:: LISTED RECORDS

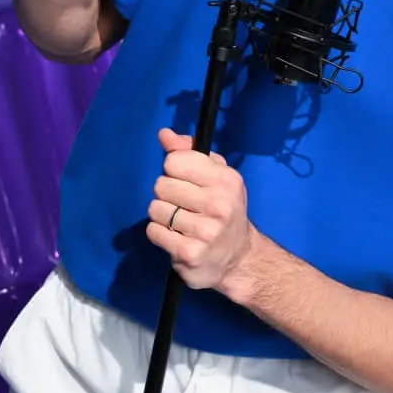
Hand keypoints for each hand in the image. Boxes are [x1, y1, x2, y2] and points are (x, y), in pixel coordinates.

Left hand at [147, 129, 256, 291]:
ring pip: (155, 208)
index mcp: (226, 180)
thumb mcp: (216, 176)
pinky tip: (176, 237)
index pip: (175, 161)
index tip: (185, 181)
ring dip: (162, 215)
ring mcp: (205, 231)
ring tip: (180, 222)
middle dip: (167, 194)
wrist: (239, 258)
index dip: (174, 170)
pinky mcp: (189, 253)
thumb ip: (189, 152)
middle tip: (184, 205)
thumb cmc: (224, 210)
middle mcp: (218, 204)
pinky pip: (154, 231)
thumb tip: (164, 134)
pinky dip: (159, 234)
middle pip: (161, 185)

::::
:: LISTED RECORDS

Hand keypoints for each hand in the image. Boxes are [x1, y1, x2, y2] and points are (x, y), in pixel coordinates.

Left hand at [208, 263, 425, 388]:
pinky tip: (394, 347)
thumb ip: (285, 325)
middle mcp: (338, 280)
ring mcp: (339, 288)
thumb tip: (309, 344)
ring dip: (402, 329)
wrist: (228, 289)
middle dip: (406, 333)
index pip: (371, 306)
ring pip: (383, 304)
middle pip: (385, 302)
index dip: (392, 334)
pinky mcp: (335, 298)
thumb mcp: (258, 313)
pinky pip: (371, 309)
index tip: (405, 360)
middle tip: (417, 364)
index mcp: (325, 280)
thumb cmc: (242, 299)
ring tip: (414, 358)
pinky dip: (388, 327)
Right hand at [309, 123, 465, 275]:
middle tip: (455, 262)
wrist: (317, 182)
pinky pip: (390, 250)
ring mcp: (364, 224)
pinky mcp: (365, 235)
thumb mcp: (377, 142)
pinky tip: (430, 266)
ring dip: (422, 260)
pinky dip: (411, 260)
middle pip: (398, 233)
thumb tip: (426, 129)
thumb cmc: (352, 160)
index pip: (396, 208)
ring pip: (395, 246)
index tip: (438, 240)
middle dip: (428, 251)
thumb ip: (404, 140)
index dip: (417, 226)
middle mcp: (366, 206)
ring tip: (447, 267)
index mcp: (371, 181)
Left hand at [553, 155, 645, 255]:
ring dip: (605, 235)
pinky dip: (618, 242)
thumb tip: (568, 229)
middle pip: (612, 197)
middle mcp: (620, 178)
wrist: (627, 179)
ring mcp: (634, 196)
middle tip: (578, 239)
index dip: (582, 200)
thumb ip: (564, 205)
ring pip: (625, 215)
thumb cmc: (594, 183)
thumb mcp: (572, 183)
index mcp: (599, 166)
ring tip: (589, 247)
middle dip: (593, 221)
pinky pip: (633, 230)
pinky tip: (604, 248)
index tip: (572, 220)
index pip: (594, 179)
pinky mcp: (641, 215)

::::
:: LISTED RECORDS

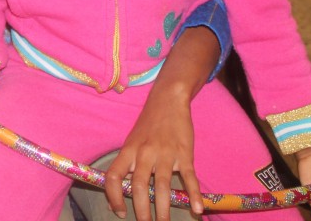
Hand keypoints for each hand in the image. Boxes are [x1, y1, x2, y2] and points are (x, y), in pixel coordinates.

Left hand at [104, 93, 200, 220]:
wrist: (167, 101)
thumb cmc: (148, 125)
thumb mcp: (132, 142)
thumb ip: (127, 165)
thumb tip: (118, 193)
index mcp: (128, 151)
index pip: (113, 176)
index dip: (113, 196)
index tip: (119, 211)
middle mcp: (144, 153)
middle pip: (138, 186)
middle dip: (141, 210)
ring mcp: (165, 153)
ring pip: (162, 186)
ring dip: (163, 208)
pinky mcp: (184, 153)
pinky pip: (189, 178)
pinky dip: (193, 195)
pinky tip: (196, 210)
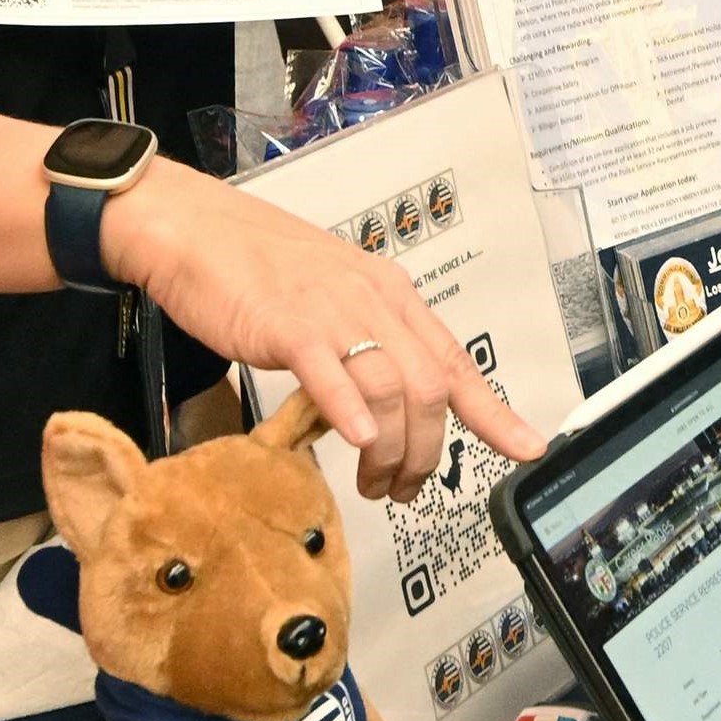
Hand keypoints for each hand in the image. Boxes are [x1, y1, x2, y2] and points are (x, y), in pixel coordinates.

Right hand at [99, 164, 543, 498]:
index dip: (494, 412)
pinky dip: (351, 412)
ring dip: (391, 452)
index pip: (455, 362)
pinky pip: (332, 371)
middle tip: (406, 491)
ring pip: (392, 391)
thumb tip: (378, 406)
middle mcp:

::::

TASK STATEMENT:
Exact duplication is required for the lines above, from the line that contains "thumb ip: (285, 325)" to the line that contains "pinky mcp: (335, 298)", inclusive; omit all others.

ANSWER SECTION:
thumb ip: (285, 325)
middle mcp: (338, 280)
ring mcp: (339, 288)
thumb tip: (309, 344)
ring dip: (402, 329)
wrist: (228, 289)
middle dip: (406, 333)
index pip: (371, 306)
ring pip: (383, 304)
middle pip: (385, 302)
index dip: (392, 334)
pinky mcp: (335, 298)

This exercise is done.